Que viens-tu faire ici ? lui dit-il, d'une voix brève et métallique.

  • Ma foi, répond le barbier sans s'émouvoir, l'évêque de Winchester a grande envie de posséder ce domaine, et je viens en prendre possession en son nom, lieu et place. Il m'a promis cent écus d’or pour ma peine, et comme on a oublié de mettre un gardien à l'entrée, j'attends ici jusqu'à ce que le propriétaire se présente. À cette réponse audacieuse, le grand homme rouge poussa un rire strident, qui ébranla les échos de la voûte à demi disloquée.

  • Et par quels moyens espères-tu mener à bonne fin ton entreprise? est-ce avec de l'argent ? Le maître de ces ruines n'en a que trop. Comment comptes-tu solder ce château ?

– Avec mon âme, dit résolument le barbier, et c'est une âme de premier choix. Ce matin avant de me mettre en route, j'ai confessé tous mes péchés mortels et jusqu'aux plus petites peccadilles; ensuite, j'ai reçu une absolution bien conditionnée. Tout cela ne donne-t-il pas un grand prix à mon âme? Croyez-moi, c'est une bonne valeur que j'offre là, car c'est une monnaie frappée à l'image de Dieu.

Le Gascon faisait l'article avec autant de calme que s'il eût été en présence d'un client marchandant le prix de sa barbe.

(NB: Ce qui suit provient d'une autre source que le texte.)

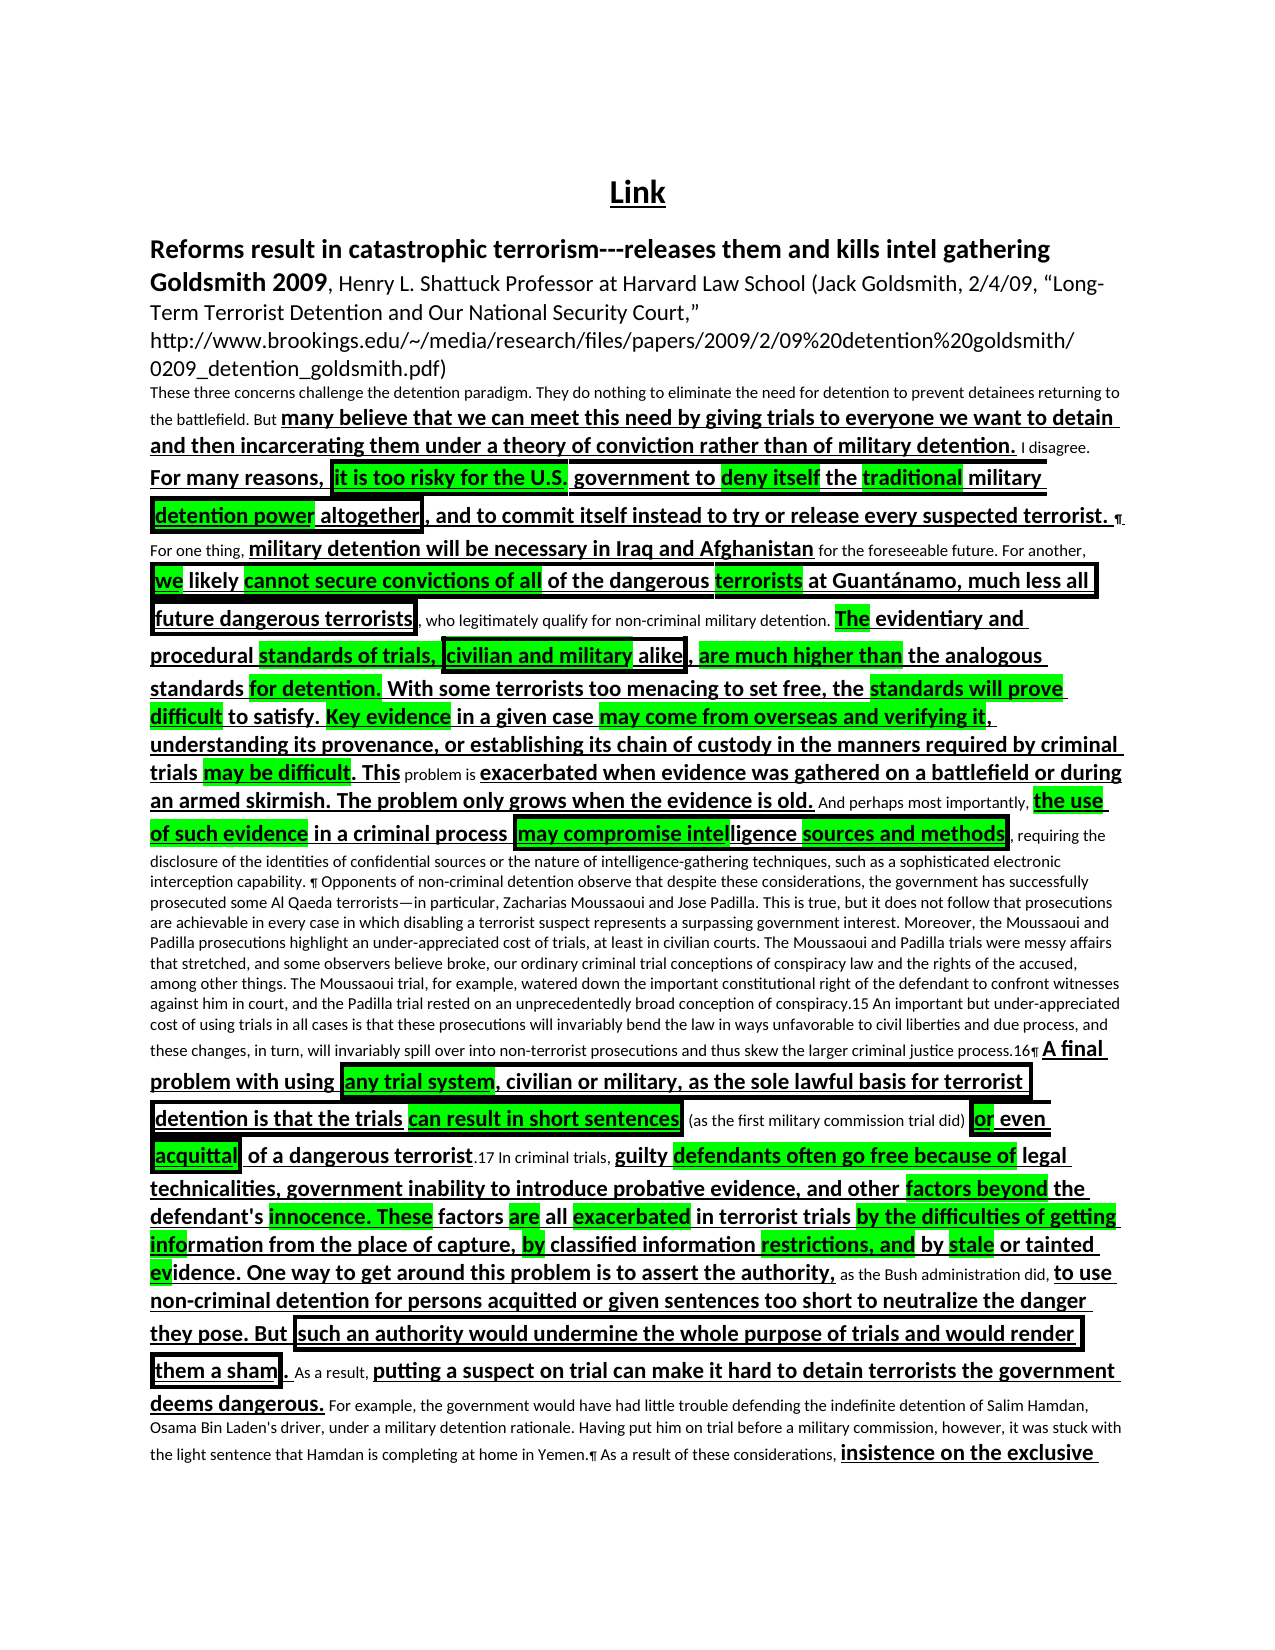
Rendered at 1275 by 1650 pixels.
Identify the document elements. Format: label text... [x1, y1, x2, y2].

subtitle Reforms result in catastrophic terrorism---releases them and kills intel gathering [150, 232, 1125, 265]
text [150, 382, 1125, 1466]
subtitle Link [150, 171, 1125, 212]
text Goldsmith 2009, Henry L. Shattuck Professor at Harvard Law School (Jack Goldsmith, 2/4/09, “Long-Term Terrorist Detention and Our National Security Court,” http://www.brookings.edu/~/media/research/files/papers/2009/2/09%20detention%20goldsmith/0209_detention_goldsmith.pdf) [150, 265, 1125, 382]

Soit, j'accepte, le marché. Je cède ce domaine à l'évêque, et voici son titre de propriété dressé sur vélin en bonne et due forme, fait de bonne foi, et revêtu de mes armes et de mon scel. Aucun pouvoir ni sur terre, ni dans l'enfer, ni même au ciel ne peut annuler cette concession à perpétuité. Mais toi, quand me livreras-tu ton âme en échange de ce parchemin?

  • Moi! mais tout de suite, à la minute, quand ce petit bout de cierge sera entièrement brûlé.

Décidément tu es un bon payeur, et c'est plaisir de faire des affaires avec toi ; seulement il est fâcheux que tu n'aies pas deux âmes : je te vendrais autre chose. Et il lui remit le titre.

Le barbier aussitôt retira sa bouteille de dessous sa robe, la déboucha et jeta dans l'eau sainte l'acte de cession du mauvais ange. Il y ajouta le petit bout de cierge, qui s'éteignit aussitôt, et alors il marcha à reculons, plaçant devant lui, comme un bouclier, ce talisman sacré, qui forçait le malin esprit à se tenir à distance respectueuse. Quand il approchait trop près, le barbier l'aspergeait avec quelques gouttes d'eau bénite, et alors le diable, qui voyait lui échapper sa proie, poussait des hurlements affreux, mais ne touchait pas. Le Gascon sortit vainqueur de ce duel singulier, gagna Paris, et remit le titre de propriété à l'évêque qui, en échange, lui bailla incontinent les cent écus d'or.

On déposa la sainte bouteille et le bout de cierge, armes du vainqueur du Diable, dans une châsse qui décora une chapelle latérale de Notre-Dame, et que Satan s'est bien gardé de réclamer.

Devenu, de par le diable, propriétaire définitif et paisible de la Grange-aux-Gueux, l'évêque de Winchester la fit démolir de fond en comble pour la purifier. Les vieux matériaux furent dispersés, et, avec des pierres neuves, il fit construire un château magnifique dont les fenêtres, pour la première fois en France, furent garnies de châssis de verre.

Le peuple le désigna sous le nom de château de Wincêtre, Bincestre, puis par corruption, Bicêtre.